Although various treatments are available, they come with potential adverse effects. For instance, bevacizumab can cause gastrointestinal perforation, a serious medical condition involving the development of a hole in the digestive tract. Chemotherapy may also result in side effects such as abdominal pain, nausea, and vomiting, making it difficult for patients to complete treatment.
High-Risk Women and Prevention
Women who have a family history of ovarian cancer are at higher risk, and prophylactic oophorectomy (removal of both ovaries) may be considered under certain circumstances to help reduce the risk of ovarian cancer.
Additional Resources
Understanding more about ovarian cancer and finding support can be found at the American Cancer Society. For further resources and news on ovarian cancer, visit the National Ovarian Cancer Coalition or the National Cancer Institute.
Enrichment Data
Genetic factors such as BRCA1, BRCA2, and Lynch Syndrome significantly increase the risk of ovarian cancer. Certain lifestyle factors like never being pregnant, using hormone replacement therapy for extended periods, obesity, and tall height can also contribute to an elevated risk. Endometriosis and the use of certain fertility medications may also be associated with an increased risk of ovarian cancer. Protective factors such as multiple pregnancies can help to reduce the risk by decreasing the number of ovulation cycles.
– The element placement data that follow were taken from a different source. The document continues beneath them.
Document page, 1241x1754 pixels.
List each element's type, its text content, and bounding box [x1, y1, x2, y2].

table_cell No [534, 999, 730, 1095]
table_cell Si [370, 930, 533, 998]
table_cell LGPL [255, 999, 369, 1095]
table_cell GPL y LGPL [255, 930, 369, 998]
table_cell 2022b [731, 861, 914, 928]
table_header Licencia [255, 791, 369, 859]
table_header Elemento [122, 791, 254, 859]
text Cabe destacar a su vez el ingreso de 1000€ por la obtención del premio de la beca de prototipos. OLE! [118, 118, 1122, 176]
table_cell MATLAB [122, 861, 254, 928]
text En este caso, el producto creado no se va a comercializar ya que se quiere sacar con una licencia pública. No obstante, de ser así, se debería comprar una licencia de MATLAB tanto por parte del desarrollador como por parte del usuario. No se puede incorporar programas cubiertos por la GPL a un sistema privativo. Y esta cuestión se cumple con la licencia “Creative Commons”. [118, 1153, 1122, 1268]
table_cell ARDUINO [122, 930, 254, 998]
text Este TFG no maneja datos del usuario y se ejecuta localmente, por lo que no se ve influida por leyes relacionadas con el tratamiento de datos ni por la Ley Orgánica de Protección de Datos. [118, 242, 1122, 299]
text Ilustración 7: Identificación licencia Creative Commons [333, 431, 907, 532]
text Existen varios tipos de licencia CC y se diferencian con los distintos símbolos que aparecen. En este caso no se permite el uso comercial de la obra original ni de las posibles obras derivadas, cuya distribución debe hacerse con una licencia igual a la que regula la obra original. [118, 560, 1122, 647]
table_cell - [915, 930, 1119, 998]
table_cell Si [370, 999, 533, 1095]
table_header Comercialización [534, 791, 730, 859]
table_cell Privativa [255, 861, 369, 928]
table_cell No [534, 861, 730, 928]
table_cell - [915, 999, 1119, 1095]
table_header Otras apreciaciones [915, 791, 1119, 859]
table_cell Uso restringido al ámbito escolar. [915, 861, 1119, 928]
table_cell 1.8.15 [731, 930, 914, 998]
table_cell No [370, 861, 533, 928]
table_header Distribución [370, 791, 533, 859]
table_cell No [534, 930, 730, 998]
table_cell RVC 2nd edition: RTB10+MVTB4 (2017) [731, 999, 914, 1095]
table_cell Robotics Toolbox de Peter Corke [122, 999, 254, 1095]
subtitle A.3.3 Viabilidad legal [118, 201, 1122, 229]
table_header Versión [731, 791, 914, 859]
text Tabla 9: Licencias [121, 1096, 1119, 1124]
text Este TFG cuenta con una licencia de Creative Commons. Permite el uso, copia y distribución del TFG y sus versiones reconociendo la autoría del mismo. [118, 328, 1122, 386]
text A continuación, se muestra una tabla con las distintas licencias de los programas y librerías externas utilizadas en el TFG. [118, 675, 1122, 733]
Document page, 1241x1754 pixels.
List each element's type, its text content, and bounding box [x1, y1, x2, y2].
Women with a high number of ovulation cycles, genetic predispositions such as BRCA1, BRCA2, and Lynch Syndrome, a family history of ovarian cancer, or the use of certain fertility medications may be at a higher risk of developing ovarian cancer, a medical-conditions that can have devastating effects on health-and-wellness. While ovarian cancer can be detected and treated, it often goes undetected due to its insidious symptoms, which is a significant concern in the medical field, especially in light of the disease's link to numerous risk factors.